Still terrified that something would happen before the other two arrived, I texted a connection to the YACC office. They offered to call and talk with the YACCer. Right now, keeping them busy and in contact until someone showed up in person was the best we could do. And, the more people contacting them, the more they knew we loved them.
Things went amazingly well after that. The friend from the office was on the phone with them until one person arrived, and had found out the YACCer did finally contact the crisis line. They aren't normally this darkened, but it happened, and they were at risk of spiraling downward to the point of no return. The second friend showed up and this gave the first arriving on the ability to be able to leave to reach work on time, but not before letting the YACCer know that they would be putting a lot more effort into making it out their way from now on. That awesome friend that had arrived stayed with them for a long time. The YACCer finally was able to eat and knew the crisis line was sending a counselor to see them soon.
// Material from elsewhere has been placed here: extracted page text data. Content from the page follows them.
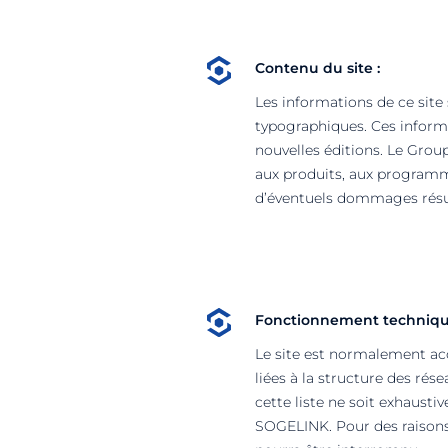
Contenu du site :
Les informations de ce site
typographiques. Ces inform
nouvelles éditions. Le Gro
aux produits, aux programme
d’éventuels dommages résul
Fonctionnement technique
Le site est normalement acce
liées à la structure des ré
cette liste ne soit exhaust
SOGELINK. Pour des raisons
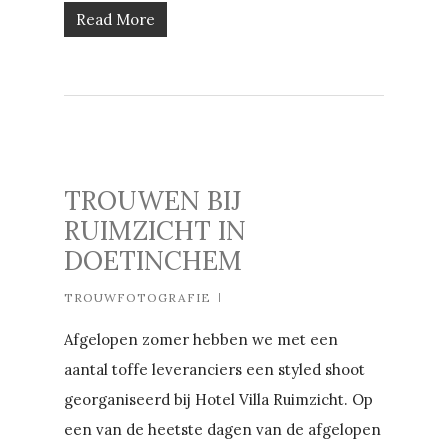
Read More
TROUWEN BIJ
RUIMZICHT IN
DOETINCHEM
TROUWFOTOGRAFIE
Afgelopen zomer hebben we met een
aantal toffe leveranciers een styled shoot
georganiseerd bij Hotel Villa Ruimzicht. Op
een van de heetste dagen van de afgelopen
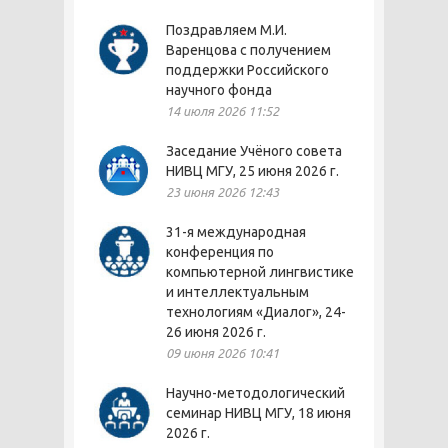
Поздравляем М.И.
Варенцова с получением
поддержки Российского
научного фонда
14 июля 2026 11:52
Заседание Учёного совета
НИВЦ МГУ, 25 июня 2026 г.
23 июня 2026 12:43
31-я международная
конференция по
компьютерной лингвистике
и интеллектуальным
технологиям «Диалог», 24-
26 июня 2026 г.
09 июня 2026 10:41
Научно-методологический
семинар НИВЦ МГУ, 18 июня
2026 г.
Many will read this and think, that wasn't YACC, why would you say that YACC saved someone's life? Well, everyone mentioned, other than the one at the office, was a person that had or has cancer and the only reason we know each other, the only reason we had each other's phone numbers and ability to message each other was because we met through YACC. If we had not known each other, if we didn't all know that YACCer, they might not have seen today. The world would be that much darker for losing their light in such a tragic way. Our friend is alive and knows they are loved. That is all thanks to the connection YACC has given us. So, yes, I say, "YACC saved a life, yesterday."